Этот термин подводит нас к другому вопросу. Теоретическое обеспечение дискурса о необходимости фокусироваться на локальных вопросах также сталкивается с проблемами. На фоне повсеместных антизападных деклараций и институциональных изменений возникает перспектива более активного распространения того, что Соколов и Титаев называют туземной наукой, — отрицание всякой необходимости ориентироваться на научные стандарты за пределами автономного мира местной науки. При этом
современный политический контекст «создает мощное притяжение между туземной наукой и всеми формами национализма и политического изоляционизма и между провинциальной наукой и всеми формами политического космополитизма или низкопоклонства перед заграницей <…>».
Первый термин характеризуется крайним отрицанием или полным отказом от внешней научной повестки с попыткой обосновать превосходство местного контекста. Напротив, «провинциальная наука» концентрируется на копировании и внедрении практик внешнего мира, смотрит на то, как проводят исследования в «столице» и как там пишут статьи в ведущие рецензируемые издания. Как отмечают Соколов и Титаев, обычно хорошим тоном является съездить куда-нибудь на Всемирный конгресс Международной социологической ассоциации, вернуться и рассказать местной аудитории, какие темы там актуальны.
«Если провинциальная наука — это карго-аэропорт, подающий сигналы настоящим самолетам, которые этих сигналов не слышат и никогда на него не садятся, то туземная — это аэропорт, который подает сигналы самолетам воображаемым, и эти самолеты регулярно на такой аэродром садятся». Это тонкое различение и отсутствие критического отношения к нему в конечном итоге может заставить кого-то действительно поверить в то, что все действия государства последних лет это действительно попытка освободиться от диктата Запада в науке и образовании. Не стоит недооценивать эту линию, она очень живуча и имеет богатую историю и без текущего витка академического противостояния Западу.
Итак, ближайшая зона туземной науки при должной проработке потенциально действительно может приближаться к повестке коренной социологии в понимании теоретиков Глобального Юга. Мы же постепенно приближаемся к ее самой дальней зоне — лучшему определению того, что происходит с изоляционистским дискурсом, сопровождающимся одновременным эпистемицидом всего западного: «Разница между зонами туземной науки заключается в том, что ближняя постоянно доказывает самой себе и тем, кто согласится слушать, что ее аэропорт и самолеты — такие же, как настоящие, а дальняя зона успешно забывает, что эти настоящие где-то существуют».
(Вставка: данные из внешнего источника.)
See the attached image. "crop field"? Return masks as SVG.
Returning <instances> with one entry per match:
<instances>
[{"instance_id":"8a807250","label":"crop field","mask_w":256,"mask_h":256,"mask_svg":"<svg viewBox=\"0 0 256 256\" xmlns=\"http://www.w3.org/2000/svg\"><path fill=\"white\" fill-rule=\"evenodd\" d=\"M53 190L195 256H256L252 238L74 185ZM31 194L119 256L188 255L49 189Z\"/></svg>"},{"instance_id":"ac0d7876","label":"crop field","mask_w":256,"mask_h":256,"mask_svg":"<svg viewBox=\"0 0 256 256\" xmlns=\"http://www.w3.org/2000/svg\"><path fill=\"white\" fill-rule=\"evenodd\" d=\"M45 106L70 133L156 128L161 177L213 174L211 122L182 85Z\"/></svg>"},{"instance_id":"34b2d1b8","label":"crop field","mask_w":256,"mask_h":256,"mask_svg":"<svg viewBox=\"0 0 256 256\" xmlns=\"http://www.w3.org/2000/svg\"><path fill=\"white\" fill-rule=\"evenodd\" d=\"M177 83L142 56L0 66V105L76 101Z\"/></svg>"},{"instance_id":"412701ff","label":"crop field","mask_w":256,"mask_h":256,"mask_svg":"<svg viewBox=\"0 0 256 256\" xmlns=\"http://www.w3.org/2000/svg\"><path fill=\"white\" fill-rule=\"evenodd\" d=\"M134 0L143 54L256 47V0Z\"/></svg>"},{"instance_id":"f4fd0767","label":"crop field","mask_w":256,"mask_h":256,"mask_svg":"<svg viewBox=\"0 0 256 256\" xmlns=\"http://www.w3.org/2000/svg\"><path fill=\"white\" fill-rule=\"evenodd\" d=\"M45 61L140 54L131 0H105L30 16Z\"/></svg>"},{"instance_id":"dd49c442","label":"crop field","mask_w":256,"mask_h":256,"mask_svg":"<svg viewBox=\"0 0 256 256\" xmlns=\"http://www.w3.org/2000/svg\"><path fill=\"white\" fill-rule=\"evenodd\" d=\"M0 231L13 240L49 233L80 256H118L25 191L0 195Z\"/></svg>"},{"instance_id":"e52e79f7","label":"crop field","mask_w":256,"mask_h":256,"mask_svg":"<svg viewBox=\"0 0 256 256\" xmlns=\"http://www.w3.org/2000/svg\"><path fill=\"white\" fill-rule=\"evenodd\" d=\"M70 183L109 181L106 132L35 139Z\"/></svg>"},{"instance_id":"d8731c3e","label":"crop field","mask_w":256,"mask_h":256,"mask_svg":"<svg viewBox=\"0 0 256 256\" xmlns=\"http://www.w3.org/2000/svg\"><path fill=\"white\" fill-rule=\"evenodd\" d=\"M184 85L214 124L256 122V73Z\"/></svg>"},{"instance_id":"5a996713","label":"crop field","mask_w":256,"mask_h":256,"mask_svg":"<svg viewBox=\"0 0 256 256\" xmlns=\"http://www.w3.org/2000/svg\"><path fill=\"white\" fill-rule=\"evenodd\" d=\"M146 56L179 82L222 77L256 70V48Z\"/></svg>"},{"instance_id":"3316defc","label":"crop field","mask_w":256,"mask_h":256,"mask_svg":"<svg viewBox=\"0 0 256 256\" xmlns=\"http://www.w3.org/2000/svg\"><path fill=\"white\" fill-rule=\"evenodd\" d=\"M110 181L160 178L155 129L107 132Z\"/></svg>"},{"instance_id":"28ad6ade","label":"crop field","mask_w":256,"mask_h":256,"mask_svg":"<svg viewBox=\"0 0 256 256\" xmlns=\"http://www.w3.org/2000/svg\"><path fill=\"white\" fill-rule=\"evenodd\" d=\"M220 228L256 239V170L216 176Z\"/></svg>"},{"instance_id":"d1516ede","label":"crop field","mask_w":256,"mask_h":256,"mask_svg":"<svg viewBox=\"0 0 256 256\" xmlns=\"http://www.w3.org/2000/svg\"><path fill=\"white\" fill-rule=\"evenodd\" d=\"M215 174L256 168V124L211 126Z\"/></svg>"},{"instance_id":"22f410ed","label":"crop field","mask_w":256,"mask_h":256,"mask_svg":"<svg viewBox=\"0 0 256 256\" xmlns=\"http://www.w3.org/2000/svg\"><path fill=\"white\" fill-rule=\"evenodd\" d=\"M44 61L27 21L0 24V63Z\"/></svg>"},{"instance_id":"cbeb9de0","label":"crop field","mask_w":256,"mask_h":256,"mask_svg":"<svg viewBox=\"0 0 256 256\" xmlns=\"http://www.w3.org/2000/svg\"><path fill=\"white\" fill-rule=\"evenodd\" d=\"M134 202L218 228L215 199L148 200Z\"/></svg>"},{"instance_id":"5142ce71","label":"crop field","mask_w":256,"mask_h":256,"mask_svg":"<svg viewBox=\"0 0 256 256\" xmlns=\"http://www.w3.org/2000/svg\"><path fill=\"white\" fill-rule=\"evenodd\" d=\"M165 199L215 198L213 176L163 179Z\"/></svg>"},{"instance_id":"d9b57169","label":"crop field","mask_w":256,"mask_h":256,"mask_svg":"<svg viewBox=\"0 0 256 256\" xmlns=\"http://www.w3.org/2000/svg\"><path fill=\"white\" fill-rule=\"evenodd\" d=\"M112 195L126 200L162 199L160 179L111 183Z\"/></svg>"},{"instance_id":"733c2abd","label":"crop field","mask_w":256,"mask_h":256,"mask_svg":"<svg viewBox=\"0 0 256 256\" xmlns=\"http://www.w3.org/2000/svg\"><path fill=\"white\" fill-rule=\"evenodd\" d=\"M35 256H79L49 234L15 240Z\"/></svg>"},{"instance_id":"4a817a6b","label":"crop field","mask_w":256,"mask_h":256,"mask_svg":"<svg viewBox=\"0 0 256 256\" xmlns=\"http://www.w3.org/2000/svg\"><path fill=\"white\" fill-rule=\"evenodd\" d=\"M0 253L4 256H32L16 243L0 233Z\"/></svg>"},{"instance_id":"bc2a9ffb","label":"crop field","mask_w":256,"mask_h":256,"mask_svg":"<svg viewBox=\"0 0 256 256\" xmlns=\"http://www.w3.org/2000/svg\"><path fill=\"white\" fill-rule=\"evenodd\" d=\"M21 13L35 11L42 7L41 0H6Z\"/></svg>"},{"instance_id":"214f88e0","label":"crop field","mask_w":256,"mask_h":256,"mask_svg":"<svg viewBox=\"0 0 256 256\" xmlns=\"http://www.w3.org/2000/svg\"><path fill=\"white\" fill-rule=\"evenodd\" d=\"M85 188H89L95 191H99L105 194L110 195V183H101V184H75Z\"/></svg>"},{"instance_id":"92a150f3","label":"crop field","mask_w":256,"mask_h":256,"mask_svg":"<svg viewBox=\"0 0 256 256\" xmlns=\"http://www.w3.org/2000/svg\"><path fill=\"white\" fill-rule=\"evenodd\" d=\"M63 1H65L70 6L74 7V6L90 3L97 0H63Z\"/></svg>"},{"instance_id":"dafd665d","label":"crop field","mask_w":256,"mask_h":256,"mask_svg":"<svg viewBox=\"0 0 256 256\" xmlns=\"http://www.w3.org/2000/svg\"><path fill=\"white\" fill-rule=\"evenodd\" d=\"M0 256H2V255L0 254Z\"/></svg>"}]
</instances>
Желание установить самоизобретенные правила в настоящее время приводит помимо деколониального изоляционизма сверху, также к постепенному все более выраженному повороту к дальней зоне туземной науки снизу, где сложно говорить об уникальных работающих моделях производства знания с ориентацией на специфический российский контекст. В конечном итоге «ключевая задача этой части туземной науки — доказать ее равенство с происходящим во всем остальном мире, а чаще — превосходство. В тех ее зонах, которые дальше от провинциального полюса, о существовании столицы удается вовсе забыть, по крайней мере на какое-то время» (см. сноску 1). Весь вопрос состоит в том, как скоро подобное забывание произойдет, как долго оно будет длиться и будет ли возможность сыграть в «змейку» еще раз.
Институциональная сторона вопроса крайне важна, когда мы говорим о науке и образовании. Люди пользуются разными институциональными инструментами, которые изначально, по идее, призваны структурировать и облегчать их деятельность, а самое главное — давать представление о предполагаемых результатах, перспективах работы и возможных поощрениях. Если они подвергаются эрозии или вдруг в какой-то момент вовсе исчезают, а правила академической игры меняются — это совсем не значит, что студенты и ученые моментально забудут о том, как учиться или делать науку.
Однако проблема деколониального изоляционизма опасна в первую очередь с точки зрения долгосрочного планирования.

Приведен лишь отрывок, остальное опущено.